Another possibility is to change the keys frequently, i.e., to use a different key pair each day and delete all the secret keys of past days. It then is understood that if a day has passed without that the user has revoked that day's key then all the signatures made with respect to the key are non-reputable. This either requires again frequent interaction with the trusted third party, or, the public key becomes large, i.e., a list of many public keys. Forward secure signature schemes as introduced by R. Anderson in “Two remarks on public-key cryptography”, Manuscript, presented by the author at the 4th ACM CCS (1997), September 2000, and formalized by Bellare and Miner in “A forward-secure digital signature scheme”, In Michael Wiener, editor, Advances in Cryptology—CRYPTO '99, volume 1666 of LNCS, pages 431-448, Springer Verlag, 1999, solve this problem by having only one public key but many secret keys—one for each time period. In fact, most forward secure signature schemes allow one to derive the secret key of the current time period from the one of the previous period in a one-way fashion.

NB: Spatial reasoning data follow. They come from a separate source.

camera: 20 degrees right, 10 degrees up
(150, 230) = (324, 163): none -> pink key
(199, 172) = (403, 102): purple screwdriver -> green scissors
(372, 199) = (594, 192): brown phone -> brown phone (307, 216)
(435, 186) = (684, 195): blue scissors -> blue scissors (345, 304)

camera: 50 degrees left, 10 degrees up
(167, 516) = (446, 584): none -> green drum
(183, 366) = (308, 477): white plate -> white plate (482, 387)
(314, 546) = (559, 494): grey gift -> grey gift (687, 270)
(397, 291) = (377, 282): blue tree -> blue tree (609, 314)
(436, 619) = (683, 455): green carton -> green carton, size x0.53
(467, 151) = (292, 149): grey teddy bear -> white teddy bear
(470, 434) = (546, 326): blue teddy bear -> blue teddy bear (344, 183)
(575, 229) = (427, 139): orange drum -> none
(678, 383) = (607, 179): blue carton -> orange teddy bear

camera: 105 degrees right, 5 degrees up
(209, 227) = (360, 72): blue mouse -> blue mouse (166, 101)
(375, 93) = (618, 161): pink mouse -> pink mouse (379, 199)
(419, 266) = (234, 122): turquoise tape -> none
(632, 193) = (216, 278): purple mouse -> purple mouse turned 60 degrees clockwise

In principle, a forward secure signature scheme can be obtained from any ordinary signature scheme: the signer chooses new secret and public keys for each time period. The public key of the forward secure signature scheme become the set of the ordinary public keys index by the time period for which they are valid. To sign a message the signer uses the secret key of that period. Once a time period has passed, the signer deletes the respective secret key. It is easy to see that this scheme is forward secure. However, the scheme is rather inefficient in terms of (public and secret) storage.
However, current forward secure signature schemes suffer from the following problem. In case of a hacker's break-in all the signatures made in this time-period have to be recalled and the (honest) signer needs to re-issue them. One solution to this is to use small time-periods which only works if the complexity of the key update is comparable to the complexity of signing.
From the above it follows that there is a call for an improved forward secure signature scheme that is more secure and efficient. The scheme should furthermore allow to react on a hacker's break-in immediately without re-issuing signatures for the past.